News Corp., Time Warner, Viacom and Walt Disney Co. all have contracts with iTunes. One of them is due to expire by the end of this year, and another by next year, according to industry sources, the report adds.

In related news, Apple and partner record labels are to go before the European Commission on 19 and 20 September, to defend accusations of price-fixing across the Eurozone.

A tale of two DVR strategies: the pathfinder and the luddite

15 08 2007

Rewind to earlier this decade, when DVRs were but a nascent segment of the entertainment landscape and the debate playing out again and again in broadcast network boardrooms and future media conferences was DVR: friend of foe?

Jump back to the present, 17% of U.S. homes and around 7% of U.K. homes use DVRs.

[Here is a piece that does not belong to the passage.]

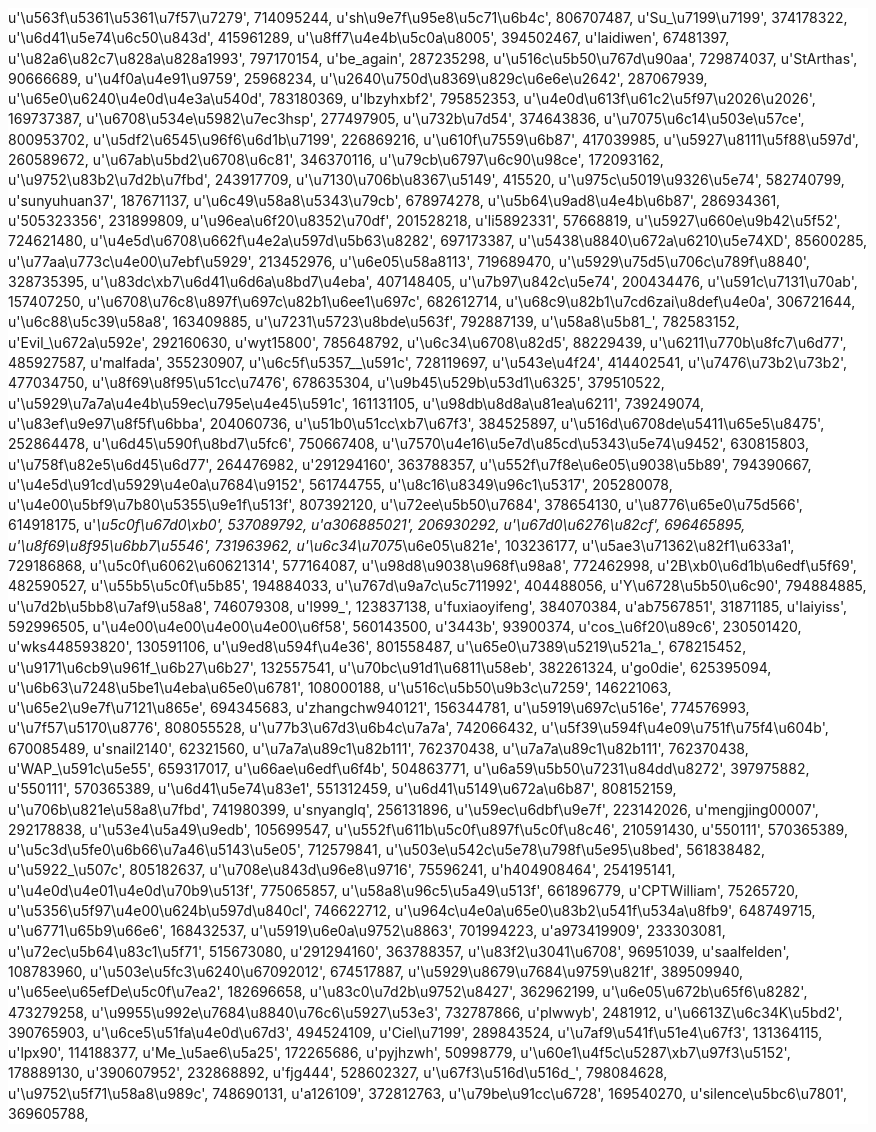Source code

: u'\u563f\u5361\u5361\u7f57\u7279', 714095244, u'sh\u9e7f\u95e8\u5c71\u6b4c', 806707487, u'Su_\u7199\u7199', 374178322, u'\u6d41\u5e74\u6c50\u843d', 415961289, u'\u8ff7\u4e4b\u5c0a\u8005', 394502467, u'laidiwen', 67481397, u'\u82a6\u82c7\u828a\u828a1993', 797170154, u'be_again', 287235298, u'\u516c\u5b50\u767d\u90aa', 729874037, u'StArthas', 90666689, u'\u4f0a\u4e91\u9759', 25968234, u'\u2640\u750d\u8369\u829c\u6e6e\u2642', 287067939, u'\u65e0\u6240\u4e0d\u4e3a\u540d', 783180369, u'lbzyhxbf2', 795852353, u'\u4e0d\u613f\u61c2\u5f97\u2026\u2026', 169737387, u'\u6708\u534e\u5982\u7ec3hsp', 277497905, u'\u732b\u7d54', 374643836, u'\u7075\u6c14\u503e\u57ce', 800953702, u'\u5df2\u6545\u96f6\u6d1b\u7199', 226869216, u'\u610f\u7559\u6b87', 417039985, u'\u5927\u8111\u5f88\u597d', 260589672, u'\u67ab\u5bd2\u6708\u6c81', 346370116, u'\u79cb\u6797\u6c90\u98ce', 172093162, u'\u9752\u83b2\u7d2b\u7fbd', 243917709, u'\u7130\u706b\u8367\u5149', 415520, u'\u975c\u5019\u9326\u5e74', 582740799, u'sunyuhuan37', 187671137, u'\u6c49\u58a8\u5343\u79cb', 678974278, u'\u5b64\u9ad8\u4e4b\u6b87', 286934361, u'505323356', 231899809, u'\u96ea\u6f20\u8352\u70df', 201528218, u'li5892331', 57668819, u'\u5927\u660e\u9b42\u5f52', 724621480, u'\u4e5d\u6708\u662f\u4e2a\u597d\u5b63\u8282', 697173387, u'\u5438\u8840\u672a\u6210\u5e74XD', 85600285, u'\u77aa\u773c\u4e00\u7ebf\u5929', 213452976, u'\u6e05\u58a8113', 719689470, u'\u5929\u75d5\u706c\u789f\u8840', 328735395, u'\u83dc\xb7\u6d41\u6d6a\u8bd7\u4eba', 407148405, u'\u7b97\u842c\u5e74', 200434476, u'\u591c\u7131\u70ab', 157407250, u'\u6708\u76c8\u897f\u697c\u82b1\u6ee1\u697c', 682612714, u'\u68c9\u82b1\u7cd6zai\u8def\u4e0a', 306721644, u'\u6c88\u5c39\u58a8', 163409885, u'\u7231\u5723\u8bde\u563f', 792887139, u'\u58a8\u5b81_', 782583152, u'Evil_\u672a\u592e', 292160630, u'wyt15800', 785648792, u'\u6c34\u6708\u82d5', 88229439, u'\u6211\u770b\u8fc7\u6d77', 485927587, u'malfada', 355230907, u'\u6c5f\u5357__\u591c', 728119697, u'\u543e\u4f24', 414402541, u'\u7476\u73b2\u73b2', 477034750, u'\u8f69\u8f95\u51cc\u7476', 678635304, u'\u9b45\u529b\u53d1\u6325', 379510522, u'\u5929\u7a7a\u4e4b\u59ec\u795e\u4e45\u591c', 161131105, u'\u98db\u8d8a\u81ea\u6211', 739249074, u'\u83ef\u9e97\u8f5f\u6bba', 204060736, u'\u51b0\u51cc\xb7\u67f3', 384525897, u'\u516d\u6708de\u5411\u65e5\u8475', 252864478, u'\u6d45\u590f\u8bd7\u5fc6', 750667408, u'\u7570\u4e16\u5e7d\u85cd\u5343\u5e74\u9452', 630815803, u'\u758f\u82e5\u6d45\u6d77', 264476982, u'291294160', 363788357, u'\u552f\u7f8e\u6e05\u9038\u5b89', 794390667, u'\u4e5d\u91cd\u5929\u4e0a\u7684\u9152', 561744755, u'\u8c16\u8349\u96c1\u5317', 205280078, u'\u4e00\u5bf9\u7b80\u5355\u9e1f\u513f', 807392120, u'\u72ee\u5b50\u7684', 378654130, u'\u8776\u65e0\u75d566', 614918175, u'_\u5c0f\u67d0\xb0', 537089792, u'a306885021', 206930292, u'\u67d0\u6276\u82cf', 696465895, u'\u8f69\u8f95\u6bb7\u5546', 731963962, u'\u6c34\u7075_\u6e05\u821e', 103236177, u'\u5ae3\u71362\u82f1\u633a1', 729186868, u'\u5c0f\u6062\u60621314', 577164087, u'\u98d8\u9038\u968f\u98a8', 772462998, u'2B\xb0\u6d1b\u6edf\u5f69', 482590527, u'\u55b5\u5c0f\u5b85', 194884033, u'\u767d\u9a7c\u5c711992', 404488056, u'Y\u6728\u5b50\u6c90', 794884885, u'\u7d2b\u5bb8\u7af9\u58a8', 746079308, u'l999_', 123837138, u'fuxiaoyifeng', 384070384, u'ab7567851', 31871185, u'laiyiss', 592996505, u'\u4e00\u4e00\u4e00\u4e00\u6f58', 560143500, u'3443b', 93900374, u'cos_\u6f20\u89c6', 230501420, u'wks448593820', 130591106, u'\u9ed8\u594f\u4e36', 801558487, u'\u65e0\u7389\u5219\u521a_', 678215452, u'\u9171\u6cb9\u961f_\u6b27\u6b27', 132557541, u'\u70bc\u91d1\u6811\u58eb', 382261324, u'go0die', 625395094, u'\u6b63\u7248\u5be1\u4eba\u65e0\u6781', 108000188, u'\u516c\u5b50\u9b3c\u7259', 146221063, u'\u65e2\u9e7f\u7121\u865e', 694345683, u'zhangchw940121', 156344781, u'\u5919\u697c\u516e', 774576993, u'\u7f57\u5170\u8776', 808055528, u'\u77b3\u67d3\u6b4c\u7a7a', 742066432, u'\u5f39\u594f\u4e09\u751f\u75f4\u604b', 670085489, u'snail2140', 62321560, u'\u7a7a\u89c1\u82b111', 762370438, u'\u7a7a\u89c1\u82b111', 762370438, u'WAP_\u591c\u5e55', 659317017, u'\u66ae\u6edf\u6f4b', 504863771, u'\u6a59\u5b50\u7231\u84dd\u8272', 397975882, u'550111', 570365389, u'\u6d41\u5e74\u83e1', 551312459, u'\u6d41\u5149\u672a\u6b87', 808152159, u'\u706b\u821e\u58a8\u7fbd', 741980399, u'snyanglq', 256131896, u'\u59ec\u6dbf\u9e7f', 223142026, u'mengjing00007', 292178838, u'\u53e4\u5a49\u9edb', 105699547, u'\u552f\u611b\u5c0f\u897f\u5c0f\u8c46', 210591430, u'550111', 570365389, u'\u5c3d\u5fe0\u6b66\u7a46\u5143\u5e05', 712579841, u'\u503e\u542c\u5e78\u798f\u5e95\u8bed', 561838482, u'\u5922_\u507c', 805182637, u'\u708e\u843d\u96e8\u9716', 75596241, u'h404908464', 254195141, u'\u4e0d\u4e01\u4e0d\u70b9\u513f', 775065857, u'\u58a8\u96c5\u5a49\u513f', 661896779, u'CPTWilliam', 75265720, u'\u5356\u5f97\u4e00\u624b\u597d\u840cl', 746622712, u'\u964c\u4e0a\u65e0\u83b2\u541f\u534a\u8fb9', 648749715, u'\u6771\u65b9\u66e6', 168432537, u'\u5919\u6e0a\u9752\u8863', 701994223, u'a973419909', 233303081, u'\u72ec\u5b64\u83c1\u5f71', 515673080, u'291294160', 363788357, u'\u83f2\u3041\u6708', 96951039, u'saalfelden', 108783960, u'\u503e\u5fc3\u6240\u67092012', 674517887, u'\u5929\u8679\u7684\u9759\u821f', 389509940, u'\u65ee\u65efDe\u5c0f\u7ea2', 182696658, u'\u83c0\u7d2b\u9752\u8427', 362962199, u'\u6e05\u672b\u65f6\u8282', 473279258, u'\u9955\u992e\u7684\u8840\u76c6\u5927\u53e3', 732787866, u'plwwyb', 2481912, u'\u6613Z\u6c34K\u5bd2', 390765903, u'\u6ce5\u51fa\u4e0d\u67d3', 494524109, u'Ciel\u7199', 289843524, u'\u7af9\u541f\u51e4\u67f3', 131364115, u'lpx90', 114188377, u'Me_\u5ae6\u5a25', 172265686, u'pyjhzwh', 50998779, u'\u60e1\u4f5c\u5287\xb7\u97f3\u5152', 178889130, u'390607952', 232868892, u'fjg444', 528602327, u'\u67f3\u516d\u516d_', 798084628, u'\u9752\u5f71\u58a8\u989c', 748690131, u'a126109', 372812763, u'\u79be\u91cc\u6728', 169540270, u'silence\u5bc6\u7801', 369605788,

Despite some curious pieces of research from both sides of the pond, including NBC’s finding that viewers fast-forwarding through breaks had higher recall of the ads they’d seen, we all know the reality: the vast majority of DVR households:

  1. Skip through ad breaks.
  2. Are oblivious to the traditional 30-second spots running in these breaks (though it’s arguable that first in / last out spots, as well as sponsorship bumpers are creating impact).

As characterised by the years earlier friend of foe debate, there are still two classic responses from industry: embrace the change and come up with new ways of engaging audiences; or prohibition.

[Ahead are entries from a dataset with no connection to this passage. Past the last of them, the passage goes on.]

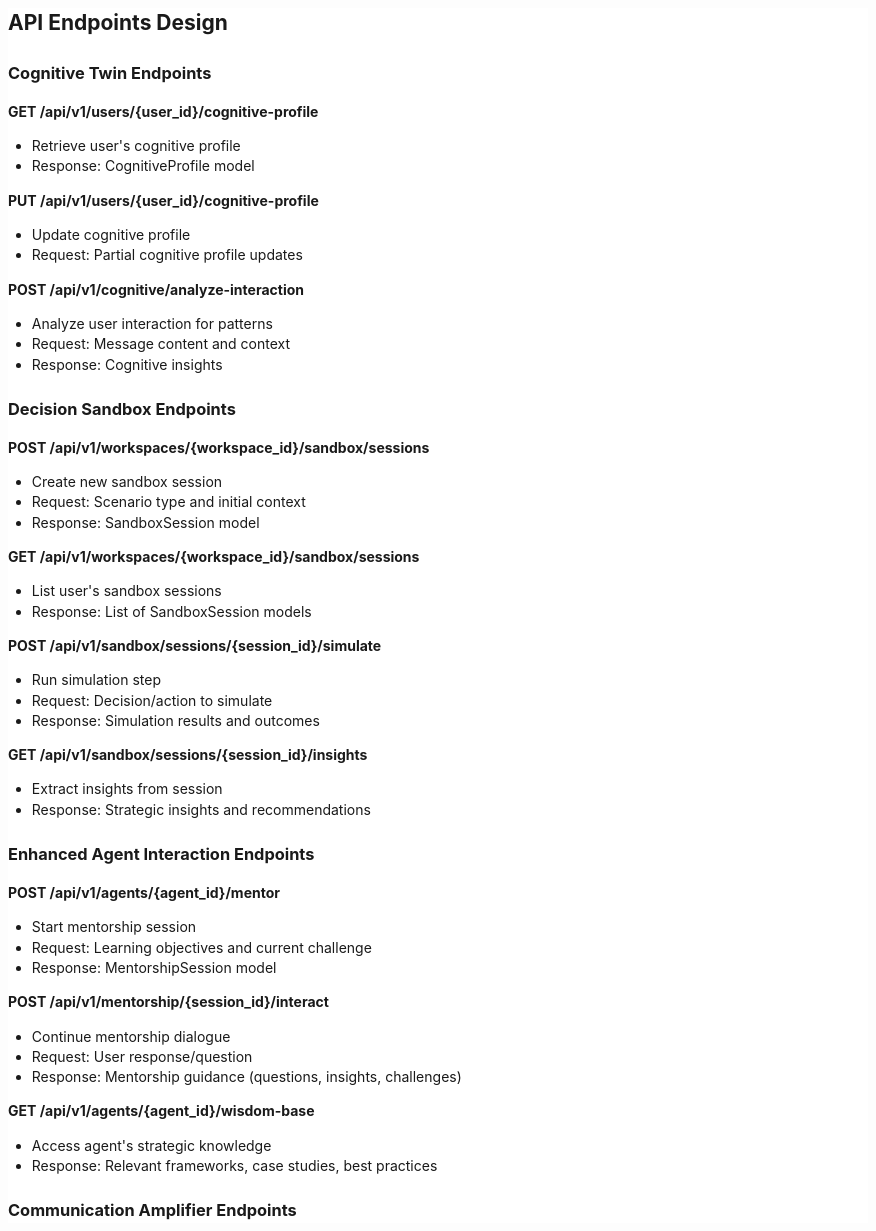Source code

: ## API Endpoints Design

### Cognitive Twin Endpoints

**GET /api/v1/users/{user_id}/cognitive-profile**
- Retrieve user's cognitive profile
- Response: CognitiveProfile model

**PUT /api/v1/users/{user_id}/cognitive-profile**
- Update cognitive profile
- Request: Partial cognitive profile updates

**POST /api/v1/cognitive/analyze-interaction**
- Analyze user interaction for patterns
- Request: Message content and context
- Response: Cognitive insights

### Decision Sandbox Endpoints

**POST /api/v1/workspaces/{workspace_id}/sandbox/sessions**
- Create new sandbox session
- Request: Scenario type and initial context
- Response: SandboxSession model

**GET /api/v1/workspaces/{workspace_id}/sandbox/sessions**
- List user's sandbox sessions
- Response: List of SandboxSession models

**POST /api/v1/sandbox/sessions/{session_id}/simulate**
- Run simulation step
- Request: Decision/action to simulate
- Response: Simulation results and outcomes

**GET /api/v1/sandbox/sessions/{session_id}/insights**
- Extract insights from session
- Response: Strategic insights and recommendations

### Enhanced Agent Interaction Endpoints

**POST /api/v1/agents/{agent_id}/mentor**
- Start mentorship session
- Request: Learning objectives and current challenge
- Response: MentorshipSession model

**POST /api/v1/mentorship/{session_id}/interact**
- Continue mentorship dialogue
- Request: User response/question
- Response: Mentorship guidance (questions, insights, challenges)

**GET /api/v1/agents/{agent_id}/wisdom-base**
- Access agent's strategic knowledge
- Response: Relevant frameworks, case studies, best practices

### Communication Amplifier Endpoints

What better example of strategies rolling out on both sides of the debate than this interview with Brian Sullivan, BSkyB’s customer group managing director, and the individual who has been the driving force behind Sky+ being installed in over two million  U.K households.

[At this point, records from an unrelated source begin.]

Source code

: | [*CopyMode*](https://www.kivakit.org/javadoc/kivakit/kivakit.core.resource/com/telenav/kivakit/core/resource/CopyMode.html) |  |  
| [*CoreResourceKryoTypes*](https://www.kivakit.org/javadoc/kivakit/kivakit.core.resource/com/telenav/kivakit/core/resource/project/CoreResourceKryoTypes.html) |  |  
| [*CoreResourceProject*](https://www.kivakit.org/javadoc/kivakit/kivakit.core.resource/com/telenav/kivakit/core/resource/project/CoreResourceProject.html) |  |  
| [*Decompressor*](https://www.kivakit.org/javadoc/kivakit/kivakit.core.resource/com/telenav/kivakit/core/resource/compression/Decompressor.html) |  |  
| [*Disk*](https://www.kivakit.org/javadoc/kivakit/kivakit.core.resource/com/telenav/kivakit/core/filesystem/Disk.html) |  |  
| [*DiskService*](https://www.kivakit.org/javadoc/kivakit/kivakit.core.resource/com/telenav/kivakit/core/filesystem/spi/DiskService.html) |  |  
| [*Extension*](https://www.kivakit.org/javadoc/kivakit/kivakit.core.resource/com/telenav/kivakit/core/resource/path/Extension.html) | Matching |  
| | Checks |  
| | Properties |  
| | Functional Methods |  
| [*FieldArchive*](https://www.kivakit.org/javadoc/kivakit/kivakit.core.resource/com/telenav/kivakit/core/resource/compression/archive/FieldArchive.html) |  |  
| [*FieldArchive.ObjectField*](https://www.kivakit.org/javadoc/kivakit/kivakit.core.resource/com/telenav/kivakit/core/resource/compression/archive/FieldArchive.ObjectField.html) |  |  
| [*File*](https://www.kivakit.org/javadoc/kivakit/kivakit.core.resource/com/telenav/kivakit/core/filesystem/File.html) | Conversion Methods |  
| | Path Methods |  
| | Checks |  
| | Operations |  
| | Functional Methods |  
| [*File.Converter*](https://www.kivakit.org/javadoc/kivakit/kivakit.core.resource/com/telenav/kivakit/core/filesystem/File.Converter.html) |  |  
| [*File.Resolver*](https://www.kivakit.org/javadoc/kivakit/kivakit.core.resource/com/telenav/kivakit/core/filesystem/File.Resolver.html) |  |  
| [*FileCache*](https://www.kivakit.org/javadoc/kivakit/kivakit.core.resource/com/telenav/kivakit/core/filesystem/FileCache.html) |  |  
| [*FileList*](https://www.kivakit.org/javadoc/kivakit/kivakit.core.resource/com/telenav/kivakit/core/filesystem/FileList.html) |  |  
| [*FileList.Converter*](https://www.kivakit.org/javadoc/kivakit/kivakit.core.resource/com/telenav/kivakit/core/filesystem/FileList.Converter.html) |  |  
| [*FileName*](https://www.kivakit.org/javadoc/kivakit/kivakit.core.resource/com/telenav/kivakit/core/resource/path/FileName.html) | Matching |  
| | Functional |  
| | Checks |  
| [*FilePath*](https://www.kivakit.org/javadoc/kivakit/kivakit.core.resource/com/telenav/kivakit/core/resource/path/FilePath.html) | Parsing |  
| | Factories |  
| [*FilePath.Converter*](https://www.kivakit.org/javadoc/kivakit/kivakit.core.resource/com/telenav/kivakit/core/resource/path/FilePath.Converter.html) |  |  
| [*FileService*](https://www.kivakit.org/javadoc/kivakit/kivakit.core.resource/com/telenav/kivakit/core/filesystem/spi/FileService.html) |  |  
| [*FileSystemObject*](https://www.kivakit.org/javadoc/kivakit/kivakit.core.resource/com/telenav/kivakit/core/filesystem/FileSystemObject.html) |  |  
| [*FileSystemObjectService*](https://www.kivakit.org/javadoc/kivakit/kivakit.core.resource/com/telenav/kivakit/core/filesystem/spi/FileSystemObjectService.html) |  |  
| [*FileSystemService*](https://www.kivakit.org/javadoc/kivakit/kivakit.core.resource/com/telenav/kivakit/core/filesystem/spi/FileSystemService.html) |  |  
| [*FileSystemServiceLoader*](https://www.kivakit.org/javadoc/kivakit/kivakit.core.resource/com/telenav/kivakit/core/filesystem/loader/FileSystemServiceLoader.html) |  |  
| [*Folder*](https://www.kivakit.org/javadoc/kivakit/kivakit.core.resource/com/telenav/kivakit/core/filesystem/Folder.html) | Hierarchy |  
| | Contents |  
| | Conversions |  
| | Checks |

Meanwhile at the luddite end of the scale, comes news that Time Warner Cable is to disable ad-skipping via its Look Back TV catch-up service. This from the very same company which ran a small-scale trial in the early 1990s of prohibiting ad-skipping on DVRs — unsurprisingly the feature, one of the key USPs of a DVR, got a resounding thumbs down from consumers. Yet history repeats itself…

Online video: another one bites the dust

28 07 2007

For all the successes in the online video landscape, some offers from major brands have been spectacularly underwhelming and have either had the plug pulled or been left to quietly die.

ThisJustIn, the comedy site launched just six months ago and aimed at being a “brand extension and potential development pipeline” for HBO, has been axed by parent company TimeWarner, reports Variety.

The report states: “the site, which was a joint venture with AOL (and replaced that company’s existing comedy channel), never got off the ground. It suffered from what some visitors said was a confusing layout as well as a lack of marketing exposure.”

Apart from the absolute no-brainer that intuitive navigation should be a given, it also highlights the importance of on-air cross-promotion for any online initiative launched by a broadcast network.

Other famous casualties on the Road to Online Damascus include CBS’s Innertube and Annheuser Busch’s lame duck

The latter fell at at the first usability hurdle by being compelled to introduce an age verification system during registration, so complex that traffic plummeted. Even once in, users were subjected to such lacklustre content, they seldom came back.

3 Out of 4 U.S. Internet Users Streamed Video Online in May

18 07 2007

ComScore’s latest data, released yesterday, states that 74.3% of US internet users watched streamed video online, during May, with each user watching an average of 158 minutes of content; over a third of these (35%) via YouTube.

Numbers are aggregated across Google sites, collectively accounting for 49.2% streaming video market share, followed by Fox (40%), Yahoo (26.6%), TimeWarner (22.3%) , Microsoft (18.5%) and Viacom (14.7%). Both ABC and Disney — curiously split out in a study which otherwise aggregates across the network sites — languishing at < 10%.